Le Parlement français a adopté définitivement jeudi le projet de loi de finances pour 2016, le dernier de plein exercice du quinquennat de François Hollande.

Recours auprès du Conseil constitutionnel. L'Assemblée nationale, qui a constitutionnellement le dernier mot, a procédé jeudi à la lecture définitive du PLF. Les groupes socialiste et des radicaux de gauche ont voté pour. Les écologistes se sont divisés entre "pour" et abstentions. Le groupe Les Républicains (LR) et celui de l'UDI (centriste) ont voté contre, de même que le groupe Front de gauche. L'opposition a annoncé qu'elle déposerait un recours auprès du Conseil Constitutionnel, qui se prononcera impérativement avant le 31 décembre. 

Baisse de la CSG et transparence fiscale.Une disposition présentée par Jean-Marc Ayrault a été entérinée contre l'avis du gouvernement. Elle vise à substituer une baisse automatique et dégressive de la CSG à une partie de la future prime l'activité. Une autre disposition proroge l'exonération d'impôts locaux au profit des contribuables aux revenus modestes. Dans le cadre d'"une meilleure transparence fiscale", une mesure a été votée qui instaure l'obligation pour les grandes entreprises françaises de transmettre au fisc des informations détaillées sur leurs activités à l'étranger. La réforme contestée de la dotation globale de fonctionnement, une aide de l'Etat aux collectivités territoriales, a été reportée à 2017. La "taxe tampon" a été votée à l'unanimité.

Un déficit de plus de 70 milliards.

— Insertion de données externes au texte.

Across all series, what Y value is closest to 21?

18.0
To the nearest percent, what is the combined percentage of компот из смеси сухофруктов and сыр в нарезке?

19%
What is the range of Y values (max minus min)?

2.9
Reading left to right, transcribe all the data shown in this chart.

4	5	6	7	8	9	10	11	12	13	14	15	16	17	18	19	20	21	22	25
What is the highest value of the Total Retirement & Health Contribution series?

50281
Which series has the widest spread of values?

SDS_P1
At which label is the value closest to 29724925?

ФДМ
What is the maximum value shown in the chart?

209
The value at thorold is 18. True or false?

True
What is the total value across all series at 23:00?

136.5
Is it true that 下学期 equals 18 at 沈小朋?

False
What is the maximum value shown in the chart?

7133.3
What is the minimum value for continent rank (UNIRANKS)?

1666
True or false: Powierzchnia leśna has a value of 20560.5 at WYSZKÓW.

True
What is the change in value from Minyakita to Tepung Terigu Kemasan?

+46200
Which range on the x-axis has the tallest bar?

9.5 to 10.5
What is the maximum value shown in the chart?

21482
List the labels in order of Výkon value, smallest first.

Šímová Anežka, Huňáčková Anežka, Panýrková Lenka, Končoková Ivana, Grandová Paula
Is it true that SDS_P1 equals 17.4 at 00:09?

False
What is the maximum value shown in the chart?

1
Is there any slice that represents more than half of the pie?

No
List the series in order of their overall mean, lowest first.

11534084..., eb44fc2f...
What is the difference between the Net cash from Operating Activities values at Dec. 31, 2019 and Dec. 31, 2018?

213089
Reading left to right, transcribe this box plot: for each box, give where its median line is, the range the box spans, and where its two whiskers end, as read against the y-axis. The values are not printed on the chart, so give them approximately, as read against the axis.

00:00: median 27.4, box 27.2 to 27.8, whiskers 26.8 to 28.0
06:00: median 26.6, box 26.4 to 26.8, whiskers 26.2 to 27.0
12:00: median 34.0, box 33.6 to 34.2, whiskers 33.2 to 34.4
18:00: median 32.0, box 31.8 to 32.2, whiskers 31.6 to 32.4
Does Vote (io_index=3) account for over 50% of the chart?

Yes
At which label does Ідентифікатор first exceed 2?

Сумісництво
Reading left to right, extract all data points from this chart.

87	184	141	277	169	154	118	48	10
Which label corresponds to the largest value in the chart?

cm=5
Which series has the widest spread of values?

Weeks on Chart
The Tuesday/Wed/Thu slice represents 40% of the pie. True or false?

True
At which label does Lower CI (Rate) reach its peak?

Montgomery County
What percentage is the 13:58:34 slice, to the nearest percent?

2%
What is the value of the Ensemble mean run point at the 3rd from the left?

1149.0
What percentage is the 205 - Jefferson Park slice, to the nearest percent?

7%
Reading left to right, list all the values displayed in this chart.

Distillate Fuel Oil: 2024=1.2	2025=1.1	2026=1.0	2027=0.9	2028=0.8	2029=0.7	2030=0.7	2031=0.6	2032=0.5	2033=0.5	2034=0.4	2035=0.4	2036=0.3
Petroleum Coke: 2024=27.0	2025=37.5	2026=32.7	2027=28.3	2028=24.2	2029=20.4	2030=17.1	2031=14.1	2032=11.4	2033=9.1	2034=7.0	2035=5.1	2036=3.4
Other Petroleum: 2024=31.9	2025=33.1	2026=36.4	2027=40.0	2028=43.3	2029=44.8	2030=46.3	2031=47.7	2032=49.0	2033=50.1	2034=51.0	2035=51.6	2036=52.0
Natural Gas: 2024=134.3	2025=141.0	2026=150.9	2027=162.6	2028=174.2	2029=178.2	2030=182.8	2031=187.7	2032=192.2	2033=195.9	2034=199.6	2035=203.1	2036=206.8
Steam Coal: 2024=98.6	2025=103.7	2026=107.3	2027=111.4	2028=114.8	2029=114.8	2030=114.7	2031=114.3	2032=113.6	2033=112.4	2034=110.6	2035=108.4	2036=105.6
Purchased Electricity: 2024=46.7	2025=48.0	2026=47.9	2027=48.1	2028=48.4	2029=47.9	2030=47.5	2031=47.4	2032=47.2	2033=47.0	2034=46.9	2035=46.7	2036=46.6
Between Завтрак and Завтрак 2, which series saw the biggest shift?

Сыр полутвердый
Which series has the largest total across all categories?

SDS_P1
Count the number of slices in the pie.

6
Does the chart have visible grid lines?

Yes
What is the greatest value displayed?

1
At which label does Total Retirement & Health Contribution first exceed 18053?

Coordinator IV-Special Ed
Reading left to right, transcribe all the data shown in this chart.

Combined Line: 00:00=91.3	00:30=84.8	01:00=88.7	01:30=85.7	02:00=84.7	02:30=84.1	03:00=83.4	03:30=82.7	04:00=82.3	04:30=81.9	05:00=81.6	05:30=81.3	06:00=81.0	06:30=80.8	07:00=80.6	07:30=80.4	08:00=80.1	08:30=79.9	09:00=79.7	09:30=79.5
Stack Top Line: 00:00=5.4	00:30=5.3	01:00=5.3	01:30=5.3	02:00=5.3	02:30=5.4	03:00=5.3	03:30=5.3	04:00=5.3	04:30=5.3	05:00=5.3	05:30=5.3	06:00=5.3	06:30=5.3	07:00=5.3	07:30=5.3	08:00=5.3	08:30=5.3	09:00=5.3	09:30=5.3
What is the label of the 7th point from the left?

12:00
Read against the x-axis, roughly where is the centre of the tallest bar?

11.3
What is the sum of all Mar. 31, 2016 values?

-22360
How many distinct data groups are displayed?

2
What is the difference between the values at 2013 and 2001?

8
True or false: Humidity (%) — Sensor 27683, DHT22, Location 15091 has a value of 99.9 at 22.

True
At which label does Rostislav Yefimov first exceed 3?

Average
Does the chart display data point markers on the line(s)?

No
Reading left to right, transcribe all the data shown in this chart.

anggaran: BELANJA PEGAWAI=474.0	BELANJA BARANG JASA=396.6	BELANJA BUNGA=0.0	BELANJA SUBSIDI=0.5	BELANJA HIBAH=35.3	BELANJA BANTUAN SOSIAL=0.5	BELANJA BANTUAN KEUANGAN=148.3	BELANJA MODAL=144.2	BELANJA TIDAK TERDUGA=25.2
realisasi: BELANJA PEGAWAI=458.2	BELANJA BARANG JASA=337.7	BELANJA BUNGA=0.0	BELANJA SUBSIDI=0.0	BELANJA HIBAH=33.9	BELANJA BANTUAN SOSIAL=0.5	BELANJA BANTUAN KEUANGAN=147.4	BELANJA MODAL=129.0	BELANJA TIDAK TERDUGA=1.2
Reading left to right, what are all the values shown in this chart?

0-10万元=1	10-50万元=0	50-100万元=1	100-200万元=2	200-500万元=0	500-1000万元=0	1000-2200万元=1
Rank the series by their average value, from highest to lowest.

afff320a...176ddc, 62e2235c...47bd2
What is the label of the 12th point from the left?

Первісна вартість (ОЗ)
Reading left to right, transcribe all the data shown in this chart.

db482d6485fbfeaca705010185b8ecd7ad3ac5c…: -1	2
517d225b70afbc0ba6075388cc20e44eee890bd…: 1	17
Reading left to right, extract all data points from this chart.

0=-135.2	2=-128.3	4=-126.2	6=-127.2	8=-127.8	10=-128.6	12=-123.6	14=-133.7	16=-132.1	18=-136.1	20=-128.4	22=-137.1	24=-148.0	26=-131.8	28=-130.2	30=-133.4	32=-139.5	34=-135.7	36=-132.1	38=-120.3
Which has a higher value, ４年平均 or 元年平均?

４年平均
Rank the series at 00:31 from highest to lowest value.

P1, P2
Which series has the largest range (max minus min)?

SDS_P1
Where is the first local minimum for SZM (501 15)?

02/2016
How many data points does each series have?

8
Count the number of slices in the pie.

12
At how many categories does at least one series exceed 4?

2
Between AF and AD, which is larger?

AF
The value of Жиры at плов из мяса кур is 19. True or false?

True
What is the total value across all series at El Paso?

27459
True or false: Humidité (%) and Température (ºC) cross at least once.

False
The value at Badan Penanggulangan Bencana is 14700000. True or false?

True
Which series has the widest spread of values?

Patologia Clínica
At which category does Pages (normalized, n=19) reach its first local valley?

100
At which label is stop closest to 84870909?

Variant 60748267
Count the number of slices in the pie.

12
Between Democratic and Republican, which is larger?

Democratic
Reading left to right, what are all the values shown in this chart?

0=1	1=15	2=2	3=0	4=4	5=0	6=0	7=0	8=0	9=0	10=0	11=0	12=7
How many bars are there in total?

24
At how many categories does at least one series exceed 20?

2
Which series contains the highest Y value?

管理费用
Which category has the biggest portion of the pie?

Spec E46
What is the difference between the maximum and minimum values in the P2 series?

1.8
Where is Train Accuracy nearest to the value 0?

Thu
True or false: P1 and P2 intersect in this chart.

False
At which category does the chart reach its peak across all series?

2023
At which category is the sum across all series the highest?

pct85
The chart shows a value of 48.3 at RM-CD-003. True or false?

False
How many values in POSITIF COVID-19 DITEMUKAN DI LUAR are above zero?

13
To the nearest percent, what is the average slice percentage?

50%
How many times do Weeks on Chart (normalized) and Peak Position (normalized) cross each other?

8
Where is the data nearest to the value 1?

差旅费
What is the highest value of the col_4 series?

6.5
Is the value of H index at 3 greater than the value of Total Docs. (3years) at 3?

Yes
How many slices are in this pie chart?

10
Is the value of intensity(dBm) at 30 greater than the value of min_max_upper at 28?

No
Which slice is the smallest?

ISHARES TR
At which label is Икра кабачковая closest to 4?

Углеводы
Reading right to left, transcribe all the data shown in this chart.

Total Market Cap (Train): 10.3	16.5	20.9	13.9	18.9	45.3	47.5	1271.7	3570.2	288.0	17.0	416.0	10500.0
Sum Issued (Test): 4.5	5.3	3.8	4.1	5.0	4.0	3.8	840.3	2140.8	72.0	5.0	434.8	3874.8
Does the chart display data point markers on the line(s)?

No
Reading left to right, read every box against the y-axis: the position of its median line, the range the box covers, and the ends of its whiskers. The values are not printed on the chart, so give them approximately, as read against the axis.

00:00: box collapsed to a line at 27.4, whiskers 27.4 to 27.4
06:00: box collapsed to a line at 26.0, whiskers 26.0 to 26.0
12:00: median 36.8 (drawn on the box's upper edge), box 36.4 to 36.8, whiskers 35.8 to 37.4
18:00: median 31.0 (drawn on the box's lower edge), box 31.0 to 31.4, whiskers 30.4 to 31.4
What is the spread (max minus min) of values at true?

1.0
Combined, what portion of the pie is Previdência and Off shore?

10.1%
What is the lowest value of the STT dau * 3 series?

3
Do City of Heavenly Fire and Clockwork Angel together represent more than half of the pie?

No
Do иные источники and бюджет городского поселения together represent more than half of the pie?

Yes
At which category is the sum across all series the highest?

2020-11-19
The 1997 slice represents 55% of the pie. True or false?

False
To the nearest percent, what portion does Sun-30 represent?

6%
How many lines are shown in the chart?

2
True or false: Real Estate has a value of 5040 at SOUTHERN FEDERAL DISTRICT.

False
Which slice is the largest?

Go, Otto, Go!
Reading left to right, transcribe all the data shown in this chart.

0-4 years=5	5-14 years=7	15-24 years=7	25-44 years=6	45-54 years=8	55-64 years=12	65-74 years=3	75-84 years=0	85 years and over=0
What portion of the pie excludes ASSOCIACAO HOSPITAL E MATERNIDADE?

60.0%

Le déficit prévu pour 2016 s'établit à 72,3 milliards d'euros. Le texte initial prévoyait un déficit de 71,9 milliards d'euros. Le PLF 2016, construit sur une hypothèse de croissance de 1,5% et un déficit ramené à 3,3% du PIB, prévoit notamment une baisse de 2,1 milliards d'euros de l'impôt sur le revenu pour huit millions de contribuables modestes.